## PROBLEM TO WORK ON
According to the issue text, how many milliseconds does inference take with CUDA?

## DOCUMENT TEXT
BEGIN

Here the code for GPU but it seems, doesn't run fast
Apisteftos opened this issue · 0 comments
Apisteftos commented
I inferenced the model with both CPU and GPU, but it seems the only difference between the is just 4 ms. With CPU reaches almost 26ms and with CUDA 21 ms. I don't unterstand why is running so bad. I suppose the export in onnx form was not so successful.
def inference(self, input_tensor):
input_name = self.session.get_inputs()[0].name
output_name = self.session.get_outputs()[0].name
iobinding = self.session.io_binding()
ortvalue = onnxruntime.OrtValue.ortvalue_from_numpy(input_tensor, 'cuda', 0)
iobinding.bind_input(input_name, 'cuda', 0, np.float32, ortvalue.shape(), ortvalue.data_ptr())
iobinding.bind_output(output_name, 'cuda', 0)
start = time.perf_counter()
#outputs = self.session.run(self.output_names, {self.input_names[0]: input_tensor})
self.session.run_with_iobinding(iobinding)
print(f"Inference time: {(time.perf_counter() - start)*1000:.2f} ms")
outputs = iobinding.copy_outputs_to_cpu()
return outputs

END

## SUPPLIED MATERIAL
BEGIN

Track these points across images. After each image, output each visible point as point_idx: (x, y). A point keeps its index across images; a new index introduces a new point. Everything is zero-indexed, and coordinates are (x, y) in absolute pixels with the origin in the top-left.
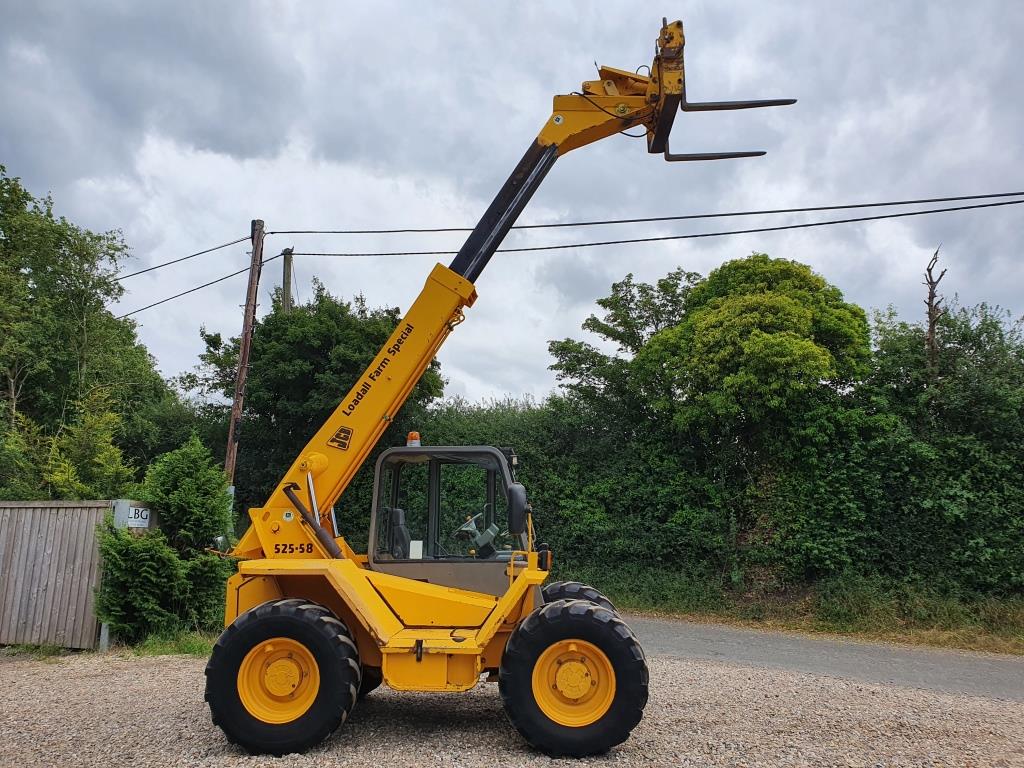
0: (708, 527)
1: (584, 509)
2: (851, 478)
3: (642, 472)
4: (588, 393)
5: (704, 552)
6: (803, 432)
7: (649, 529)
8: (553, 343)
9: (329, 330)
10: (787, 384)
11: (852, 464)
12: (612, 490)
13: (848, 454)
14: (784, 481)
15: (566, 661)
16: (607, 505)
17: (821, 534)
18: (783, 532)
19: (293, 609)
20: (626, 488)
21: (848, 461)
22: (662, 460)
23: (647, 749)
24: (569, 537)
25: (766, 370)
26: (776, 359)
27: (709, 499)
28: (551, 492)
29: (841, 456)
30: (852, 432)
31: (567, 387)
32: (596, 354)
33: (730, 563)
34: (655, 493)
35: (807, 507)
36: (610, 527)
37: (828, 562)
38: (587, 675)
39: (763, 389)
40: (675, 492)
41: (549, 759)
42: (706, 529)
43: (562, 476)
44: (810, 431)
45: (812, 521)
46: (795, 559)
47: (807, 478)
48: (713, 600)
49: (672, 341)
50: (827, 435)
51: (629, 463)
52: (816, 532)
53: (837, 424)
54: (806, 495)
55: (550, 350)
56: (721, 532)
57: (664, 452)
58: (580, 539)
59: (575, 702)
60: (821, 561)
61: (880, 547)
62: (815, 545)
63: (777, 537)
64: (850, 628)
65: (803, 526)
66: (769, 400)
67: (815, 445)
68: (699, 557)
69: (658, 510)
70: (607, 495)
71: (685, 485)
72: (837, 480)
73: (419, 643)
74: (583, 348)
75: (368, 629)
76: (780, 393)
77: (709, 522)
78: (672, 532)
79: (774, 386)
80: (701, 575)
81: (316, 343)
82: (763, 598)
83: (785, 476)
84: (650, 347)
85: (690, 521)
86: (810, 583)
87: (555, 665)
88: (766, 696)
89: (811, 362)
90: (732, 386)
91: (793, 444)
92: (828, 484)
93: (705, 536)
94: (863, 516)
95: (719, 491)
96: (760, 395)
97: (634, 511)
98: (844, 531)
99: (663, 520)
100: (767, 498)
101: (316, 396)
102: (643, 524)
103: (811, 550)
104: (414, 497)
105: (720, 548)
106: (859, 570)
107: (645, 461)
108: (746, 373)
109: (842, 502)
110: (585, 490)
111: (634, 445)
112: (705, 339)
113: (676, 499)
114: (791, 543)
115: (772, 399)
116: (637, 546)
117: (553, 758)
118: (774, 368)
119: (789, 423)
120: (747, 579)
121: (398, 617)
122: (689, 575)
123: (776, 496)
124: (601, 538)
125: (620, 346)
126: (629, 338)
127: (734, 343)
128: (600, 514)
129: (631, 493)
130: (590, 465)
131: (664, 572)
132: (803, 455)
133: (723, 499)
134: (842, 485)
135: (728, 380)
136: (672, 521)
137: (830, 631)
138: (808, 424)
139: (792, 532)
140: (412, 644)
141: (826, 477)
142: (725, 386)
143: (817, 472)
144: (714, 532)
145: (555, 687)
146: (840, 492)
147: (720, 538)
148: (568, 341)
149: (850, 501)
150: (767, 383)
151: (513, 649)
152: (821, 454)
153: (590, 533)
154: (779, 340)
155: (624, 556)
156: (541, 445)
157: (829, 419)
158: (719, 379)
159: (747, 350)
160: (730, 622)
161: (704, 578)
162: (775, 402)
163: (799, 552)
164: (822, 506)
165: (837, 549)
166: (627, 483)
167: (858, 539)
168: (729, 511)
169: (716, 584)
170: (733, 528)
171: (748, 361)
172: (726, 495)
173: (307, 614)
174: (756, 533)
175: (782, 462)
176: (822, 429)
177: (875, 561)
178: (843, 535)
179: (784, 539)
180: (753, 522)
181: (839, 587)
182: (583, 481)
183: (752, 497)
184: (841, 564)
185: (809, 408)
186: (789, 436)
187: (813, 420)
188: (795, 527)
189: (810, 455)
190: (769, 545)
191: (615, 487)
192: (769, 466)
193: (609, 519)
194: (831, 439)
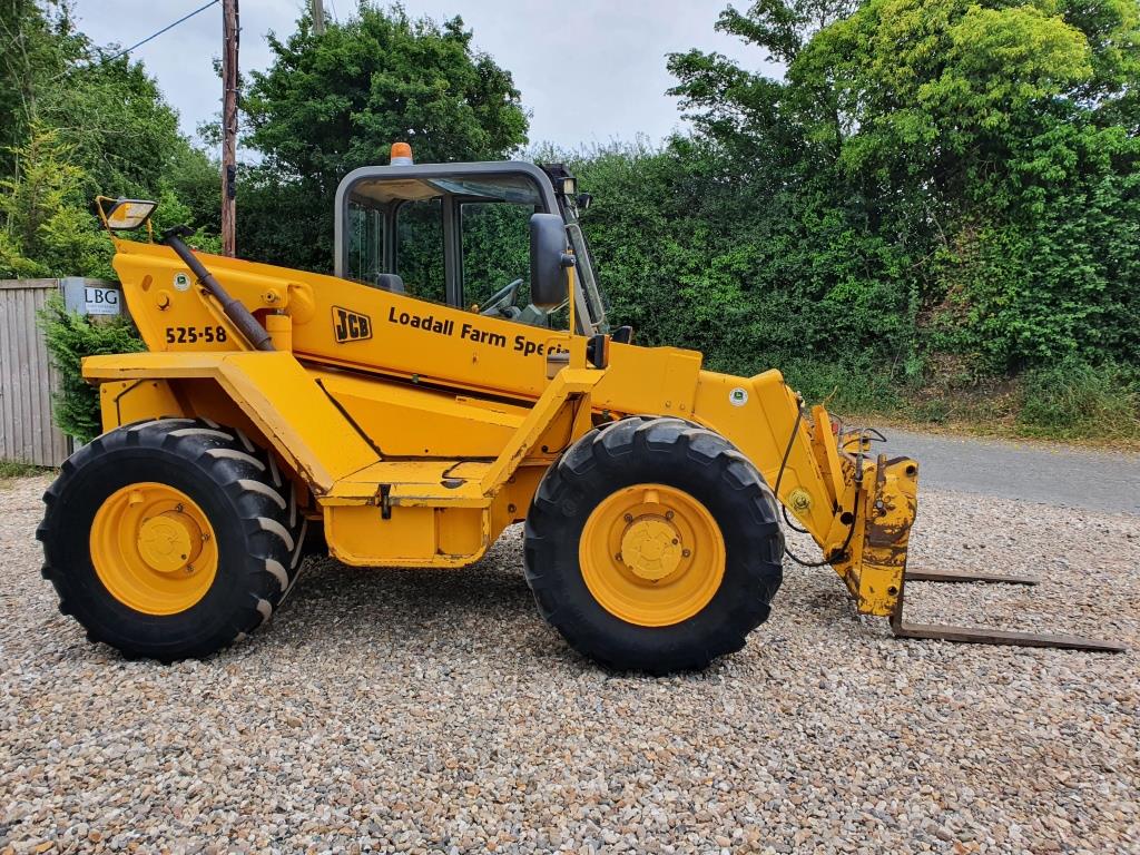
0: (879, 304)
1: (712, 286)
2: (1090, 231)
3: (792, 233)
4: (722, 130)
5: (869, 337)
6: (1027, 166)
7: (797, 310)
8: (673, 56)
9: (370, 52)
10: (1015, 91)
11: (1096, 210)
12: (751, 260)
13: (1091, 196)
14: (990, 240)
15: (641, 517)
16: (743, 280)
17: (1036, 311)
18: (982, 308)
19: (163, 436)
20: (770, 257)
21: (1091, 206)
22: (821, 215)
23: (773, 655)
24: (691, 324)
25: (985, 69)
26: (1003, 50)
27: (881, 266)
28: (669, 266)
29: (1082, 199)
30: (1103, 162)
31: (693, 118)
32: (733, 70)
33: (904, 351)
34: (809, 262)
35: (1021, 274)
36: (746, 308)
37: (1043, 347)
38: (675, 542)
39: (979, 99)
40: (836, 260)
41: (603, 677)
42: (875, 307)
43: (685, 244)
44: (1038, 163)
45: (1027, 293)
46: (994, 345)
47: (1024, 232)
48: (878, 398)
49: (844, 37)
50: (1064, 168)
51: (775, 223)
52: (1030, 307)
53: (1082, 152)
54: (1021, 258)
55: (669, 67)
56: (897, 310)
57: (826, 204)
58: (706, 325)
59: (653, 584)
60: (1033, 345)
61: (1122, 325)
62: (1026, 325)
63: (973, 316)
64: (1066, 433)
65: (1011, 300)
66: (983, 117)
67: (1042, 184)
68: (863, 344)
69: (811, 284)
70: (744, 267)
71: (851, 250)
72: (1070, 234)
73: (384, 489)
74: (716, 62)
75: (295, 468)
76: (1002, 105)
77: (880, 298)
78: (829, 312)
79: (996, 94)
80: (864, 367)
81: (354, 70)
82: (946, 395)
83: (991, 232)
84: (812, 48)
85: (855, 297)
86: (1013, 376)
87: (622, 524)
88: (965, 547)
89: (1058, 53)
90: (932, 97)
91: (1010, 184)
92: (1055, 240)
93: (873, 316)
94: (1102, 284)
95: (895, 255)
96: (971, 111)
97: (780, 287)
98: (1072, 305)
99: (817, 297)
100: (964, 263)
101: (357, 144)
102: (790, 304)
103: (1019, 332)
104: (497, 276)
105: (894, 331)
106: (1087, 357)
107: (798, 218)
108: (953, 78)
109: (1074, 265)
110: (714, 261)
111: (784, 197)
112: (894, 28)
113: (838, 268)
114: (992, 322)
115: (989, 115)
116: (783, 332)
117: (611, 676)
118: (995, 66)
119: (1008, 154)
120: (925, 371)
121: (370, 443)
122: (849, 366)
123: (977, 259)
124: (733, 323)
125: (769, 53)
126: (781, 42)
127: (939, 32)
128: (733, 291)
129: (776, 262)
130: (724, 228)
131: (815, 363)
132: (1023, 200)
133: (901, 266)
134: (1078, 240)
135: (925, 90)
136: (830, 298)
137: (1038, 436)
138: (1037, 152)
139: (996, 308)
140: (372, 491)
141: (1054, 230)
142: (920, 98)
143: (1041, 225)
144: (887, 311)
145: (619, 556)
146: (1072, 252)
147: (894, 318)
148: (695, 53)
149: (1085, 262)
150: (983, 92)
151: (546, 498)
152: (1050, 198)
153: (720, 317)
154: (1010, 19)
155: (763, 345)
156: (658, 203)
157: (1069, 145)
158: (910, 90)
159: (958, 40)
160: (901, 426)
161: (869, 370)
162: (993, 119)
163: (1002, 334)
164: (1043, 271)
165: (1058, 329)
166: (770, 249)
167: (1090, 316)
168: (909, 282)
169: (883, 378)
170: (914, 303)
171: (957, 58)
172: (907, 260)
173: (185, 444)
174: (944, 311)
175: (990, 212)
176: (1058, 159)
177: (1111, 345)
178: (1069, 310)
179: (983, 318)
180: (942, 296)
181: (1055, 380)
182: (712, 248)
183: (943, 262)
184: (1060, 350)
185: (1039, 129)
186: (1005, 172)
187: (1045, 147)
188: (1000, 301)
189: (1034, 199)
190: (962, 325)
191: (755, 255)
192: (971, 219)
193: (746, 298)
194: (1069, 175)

END
BEGIN

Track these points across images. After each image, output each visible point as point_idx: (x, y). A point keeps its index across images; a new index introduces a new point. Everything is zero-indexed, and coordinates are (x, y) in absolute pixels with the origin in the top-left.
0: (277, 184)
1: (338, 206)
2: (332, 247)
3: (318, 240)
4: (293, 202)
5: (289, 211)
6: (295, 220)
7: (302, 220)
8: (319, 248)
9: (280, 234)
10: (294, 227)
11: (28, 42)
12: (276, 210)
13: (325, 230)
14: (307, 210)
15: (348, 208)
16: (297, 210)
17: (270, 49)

END
BEGIN

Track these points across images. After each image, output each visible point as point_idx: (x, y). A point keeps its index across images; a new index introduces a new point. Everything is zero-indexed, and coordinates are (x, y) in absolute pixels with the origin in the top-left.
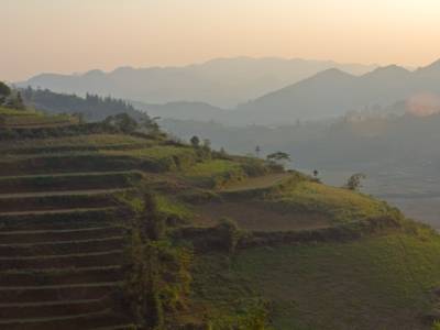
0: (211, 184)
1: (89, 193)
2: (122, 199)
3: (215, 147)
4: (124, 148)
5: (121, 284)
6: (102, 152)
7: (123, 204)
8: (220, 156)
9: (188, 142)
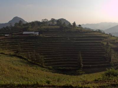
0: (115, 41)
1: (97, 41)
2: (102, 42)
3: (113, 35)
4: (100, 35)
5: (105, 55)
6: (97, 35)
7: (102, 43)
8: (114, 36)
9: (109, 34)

END

## SOLUTION TO THIS PROBLEM
21 ms